Advances driven by last year’s ‘jumbo’ transactions
LONDON, 5 November 2020 – Aon plc (NYSE: AON), a leading global professional services firm providing a broad range of risk, retirement and health solutions, has said that while the UK risk settlement market has seen fewer mega deals in 2020, it has still thrived. Mid-sized and smaller schemes have been increasingly active, taken advantage of spare capacity and leveraged some of the innovations from the largest transactions of 2019.
The risk settlement market of 2019 saw a significant change in the size of schemes coming successfully to the market. ‘Jumbo’ transactions of more than £2.5 billion, including those for Asda, National Grid, Rolls-Royce and Telent, were all completed during the year. By contrast, the biggest deal announced so far this year was one of £2 billion.
Nevertheless, while the top end of the market has changed, the lessons learnt from recent jumbo transactions have cascaded down and been used by schemes of all sizes which have transacted in 2020.
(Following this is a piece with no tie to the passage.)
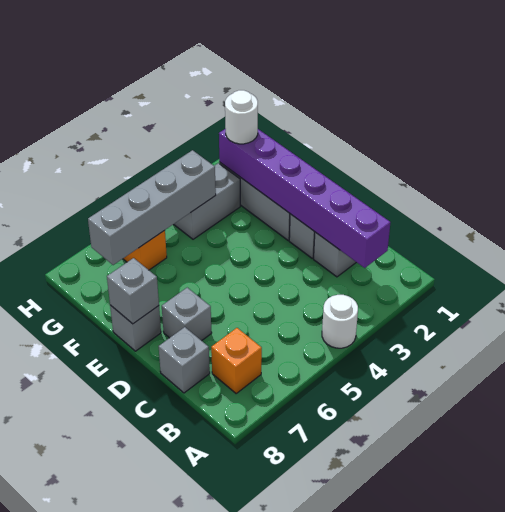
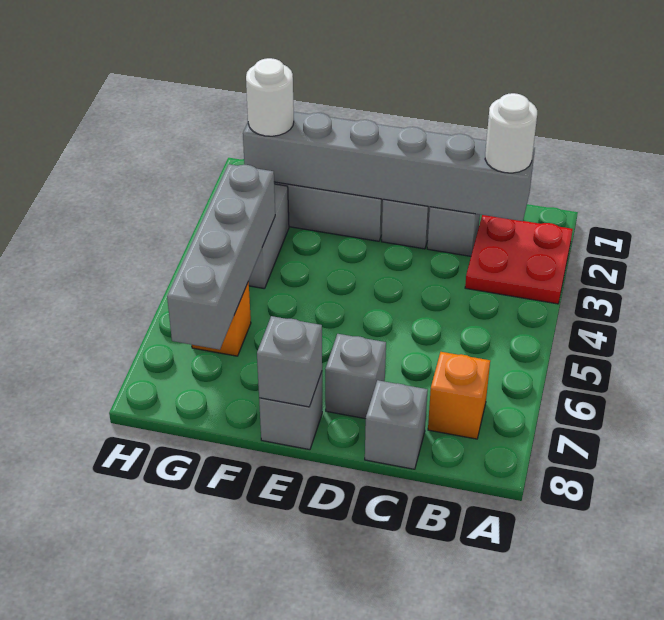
none -> red 2x2 plate [465,215,573,304]
white 1x1 round brick [322,295,358,348] -> white 1x1 round brick moved to [485,93,537,173]
purple 1x6 brick [219,129,391,268] -> grey 1x6 brick [243,112,535,221]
John Baines, partner in Aon’s Risk Settlement team, said:
“Nothing much has been ordinary or gone to plan in any market during 2020 and the risk settlement market is not necessarily an exception to that. Even so, we still expect it to reach over £50 billion by the year’s end – and this is despite the lack of the jumbo transactions that we saw last year. In fact, one of the hallmarks of 2020 has been the smartness and adaptability of mid-sized transactions in learning from and embracing the innovations that went into the major transactions of last year.
“There’s often been talk in the pensions industry of innovation being driven by the larger transactions. That has never been truer than in recent years, with schemes able to leverage the scale of transactions and insurer appetite, in order to push the boundaries of what's possible in the market. We saw that in several of our projects last year, which benefited schemes in both pricing and terms.”
John Baines continued:
“In recent years, we have seen member options exercises integrated with bulk annuity transactions, others have used deferred premiums, accommodated illiquid assets and executed using more complex transaction structures. Large transactions are also paving the way around GMP equalisation solutions for schemes. In all these cases, the scale of the transaction means that fixed costs for insurers in, for example, developing solutions and administration platforms, makes sense.”
Market activity shows that the mechanics and stages of a risk settlement deal are now much better understood by schemes than even five years ago. As a result, more schemes are coming to the market when they are genuinely ready, rather than approaching insurers on a more speculative basis.
Stephen Purves, partner in Aon's risk settlement team, said: “It’s more important than ever that schemes only approach the market when they are properly prepared, and we continue to see the benefits in insurer pricing received on these schemes. More schemes fully understand this now, as well as the value of getting their houses in order before approaching insurers. Moreover, getting the best deal relies on a scheme being 100% clear on what they are trying to achieve, so it can unlock pricing levels which might otherwise have not been available.
“While we are aware of some schemes approaching the market without clarity on the specific aims of the transaction they are pursuing, that is becoming much less common and it’s helping schemes to get the results they need by clearing space in the market. It also accounts for the growth in the number of small schemes moving to buyout which we have seen in the first 10 months of this year - and which we expect to continue into 2021.”
Aon plc (NYSE:AON) is a leading global professional services firm providing a broad range of risk, retirement and health solutions. Our 50,000 colleagues in 120 countries empower results for clients by using proprietary data and analytics to deliver insights that reduce volatility and improve performance.